---------- TEXTAUSZUG ----------
Seine Jünger, die Freunde, die mit ihm gingen, waren gemeinsam mit ihm auf dem Weg. Das Ausmaß der Gefahr, die ihm und damit auch ihnen in Jerusalem drohte, merkten sie zuerst gar nicht richtig. Deswegen hat Jesus sie eines Tages offen darauf angesprochen. Sie sollten rechtzeitig wissen, wohin der Weg führt, auf dem sie da mit ihm gingen. Also sagte Jesus zu ihnen: Wir gehen nach Jerusalem. Dort werden sie mir viel Leid antun, ja mich töten. Aber nach drei Tagen werde ich auferstehen. Da schauten ihn die Jünger erschrocken an. Nein! rief Petrus entsetzt, das darf nicht sein! Die Perspektive des Kreuzes war ihm ein Ärgernis. Aber Jesus wurde sehr ernst: Es muss so sein; Gott will es. (vgl. Matthäus 16,21-23) Sie hatten Angst vor dem, was da in Jerusalem auf Jesus und auf sie selber zukommen würde. Zu solchen Plänen Gottes konnten sie nicht versöhnt Ja sagen.

Vorab schon hatte Jesus deshalb zu allen gesagt: Wer den Weg mit mir gehen will, der soll sich gut überlegen, was er mit seinem Leben will und wofür und wogegen er steht – wozu er Ja und wozu er Nein sagt. (vgl. Matthäus 16,24-25) Wer allerdings sich für ihn entscheiden würde und für eine Teilnahme an seiner Lebensweise, der dürfe sicher sein, mehr als ein reich erfülltes Leben zu finden. Er selber werde ja drei Tage nach seiner Tötung auferstehen. Mit dem Wort von der Auferstehung konnten sie aber damals noch nichts anfangen. (vgl. Markus 9,32)

Zweifel blieben, ob dieser riskante Lebensweg wirklich ihre Sache ist. Unsicherheit blieb, ob sie dieser Art von „Gottes Reich“ und den damit verbundenen großen Zusagen von Gottes Menschenliebe trauen können. Ihre Angst blieb ihnen. Trotzdem gingen sie weiter mit Jesus.
----------
AUFGABENSAMMLUNG:
1. Prüfe, ob die Aussagen (a) Petrus reagierte entsetzt auf die Ankündigung Jesu, (b) die Jünger verstanden das Wort von der Auferstehung sofort und (c) trotz ihrer Angst gingen die Jünger weiter mit Jesus mit dem Textauszug über den Weg nach Jerusalem übereinstimmen. Beantworte jede Aussage mit Ja oder Nein und führe die entscheidenden Worte des Textauszugs wörtlich an.
2. Schreibe den Textauszug über den Weg der Jünger nach Jerusalem im Anschluss an seinen letzten Satz weiter.
---------- EXTRAHIERTE ANGABEN ----------
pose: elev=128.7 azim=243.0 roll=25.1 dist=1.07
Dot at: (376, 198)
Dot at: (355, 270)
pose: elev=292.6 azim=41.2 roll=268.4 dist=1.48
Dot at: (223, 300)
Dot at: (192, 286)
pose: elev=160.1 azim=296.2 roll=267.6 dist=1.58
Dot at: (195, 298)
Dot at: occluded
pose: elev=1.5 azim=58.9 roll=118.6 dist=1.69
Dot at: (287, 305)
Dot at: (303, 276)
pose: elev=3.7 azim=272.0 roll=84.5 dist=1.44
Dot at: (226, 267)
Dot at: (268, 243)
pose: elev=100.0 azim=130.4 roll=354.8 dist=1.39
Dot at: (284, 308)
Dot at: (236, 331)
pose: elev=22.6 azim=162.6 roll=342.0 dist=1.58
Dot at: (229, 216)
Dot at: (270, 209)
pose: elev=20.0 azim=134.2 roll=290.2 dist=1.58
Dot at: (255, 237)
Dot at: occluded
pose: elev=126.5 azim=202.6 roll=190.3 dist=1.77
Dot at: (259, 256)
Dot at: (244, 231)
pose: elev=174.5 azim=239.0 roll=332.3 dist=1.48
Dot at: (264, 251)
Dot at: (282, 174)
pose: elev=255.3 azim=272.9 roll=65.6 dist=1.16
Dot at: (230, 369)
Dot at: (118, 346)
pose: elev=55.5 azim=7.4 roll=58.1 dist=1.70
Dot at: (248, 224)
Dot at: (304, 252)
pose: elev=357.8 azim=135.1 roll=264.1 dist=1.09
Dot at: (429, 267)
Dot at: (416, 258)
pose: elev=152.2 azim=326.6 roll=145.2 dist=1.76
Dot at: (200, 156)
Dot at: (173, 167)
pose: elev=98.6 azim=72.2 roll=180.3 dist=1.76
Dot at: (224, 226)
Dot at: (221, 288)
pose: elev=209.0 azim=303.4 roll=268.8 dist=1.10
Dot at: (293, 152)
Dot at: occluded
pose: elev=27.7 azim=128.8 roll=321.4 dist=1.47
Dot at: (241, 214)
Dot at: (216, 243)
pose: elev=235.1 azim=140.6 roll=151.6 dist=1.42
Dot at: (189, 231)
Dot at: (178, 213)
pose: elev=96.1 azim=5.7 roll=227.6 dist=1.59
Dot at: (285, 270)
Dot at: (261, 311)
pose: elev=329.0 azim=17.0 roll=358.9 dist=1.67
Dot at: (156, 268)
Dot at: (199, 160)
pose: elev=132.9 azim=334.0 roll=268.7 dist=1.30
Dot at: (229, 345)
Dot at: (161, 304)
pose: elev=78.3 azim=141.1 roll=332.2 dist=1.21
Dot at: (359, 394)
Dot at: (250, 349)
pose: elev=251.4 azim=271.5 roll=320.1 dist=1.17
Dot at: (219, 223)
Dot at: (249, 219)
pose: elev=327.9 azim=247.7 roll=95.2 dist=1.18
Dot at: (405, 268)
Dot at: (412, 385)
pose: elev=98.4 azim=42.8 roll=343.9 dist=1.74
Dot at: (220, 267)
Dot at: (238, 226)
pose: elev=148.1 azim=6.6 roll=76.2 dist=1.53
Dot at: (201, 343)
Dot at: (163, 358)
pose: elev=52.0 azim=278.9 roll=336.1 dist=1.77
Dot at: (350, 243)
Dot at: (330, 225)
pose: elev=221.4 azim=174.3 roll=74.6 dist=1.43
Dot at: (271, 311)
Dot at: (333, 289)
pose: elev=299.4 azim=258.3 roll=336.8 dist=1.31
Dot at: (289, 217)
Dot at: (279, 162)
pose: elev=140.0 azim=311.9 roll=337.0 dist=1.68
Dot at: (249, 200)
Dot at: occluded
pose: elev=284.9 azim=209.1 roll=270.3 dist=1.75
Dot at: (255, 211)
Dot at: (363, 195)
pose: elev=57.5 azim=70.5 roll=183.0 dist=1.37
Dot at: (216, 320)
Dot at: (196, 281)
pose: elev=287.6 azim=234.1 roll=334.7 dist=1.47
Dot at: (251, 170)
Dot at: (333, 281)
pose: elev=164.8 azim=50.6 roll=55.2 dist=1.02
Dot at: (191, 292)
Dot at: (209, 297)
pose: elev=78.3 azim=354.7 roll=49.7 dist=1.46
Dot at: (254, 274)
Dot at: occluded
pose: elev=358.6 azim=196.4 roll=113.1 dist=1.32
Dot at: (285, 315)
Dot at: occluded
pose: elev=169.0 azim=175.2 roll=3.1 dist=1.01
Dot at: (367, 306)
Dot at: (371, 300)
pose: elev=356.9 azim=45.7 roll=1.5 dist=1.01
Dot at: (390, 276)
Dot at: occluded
----------
ANTWORTLISTE:
1.
(a) Ja: „Nein! rief Petrus entsetzt, das darf nicht sein!“
(b) Nein: „Mit dem Wort von der Auferstehung konnten sie aber damals noch nichts anfangen.“
(c) Ja: „Trotzdem gingen sie weiter mit Jesus.“

2.
Und ein paar Tage später geschah dann auf dem Berg, was dieser Abschnitt aus dem Evangelium erzählt. Sicher wollte Jesus damit seinen Jüngern mehr Klarheit in ihre Angst bringen. So nimmt er schon mal drei von ihnen beiseite für eine eigene gemeinsame Zeit mit ihnen. Vielleicht meint Jesus, diesen dreien kann er es schon am ehesten zutrauen, dass sie trotz ihrer Angst dem Weg mit Jesus ehrlich zustimmen – und zu wissen, warum sie das tun.

Was diese drei da mit Jesus erleben, das soll auch uns heutigen Menschen gerade für die Wegstrecken, die uns Angst machen, das Evangelium dieser Sonntags-Etappe sein: Statt der schwarzen, bedrohlichen Wolke, durch die hindurch sie erst einmal nur den Weg nach Jerusalem sehen können, – eben in schwarz – , lässt Jesus sie das Ganze im Licht der Bibel neu betrachten:

Mose und Elija. Deren Lebenswege waren den Jüngern von Jesus sehr wohl vertraut, und da gab es deutliche Ähnlichkeiten mit diesem Weg nach Jerusalem:

Ja, von Mose und Elija her, von Gesetz und Propheten – von der Bibel her – neu beleuchtet, erkennen die Jünger von Jesus auf dem Berg der Verklärung blitzartig das Herrliche, das Gott gerade auf diesem Weg für die ganze Menschheit in die Wege leitet. So lassen sie sich mit Gott und seinen Plänen versöhnen. – Vorläufig!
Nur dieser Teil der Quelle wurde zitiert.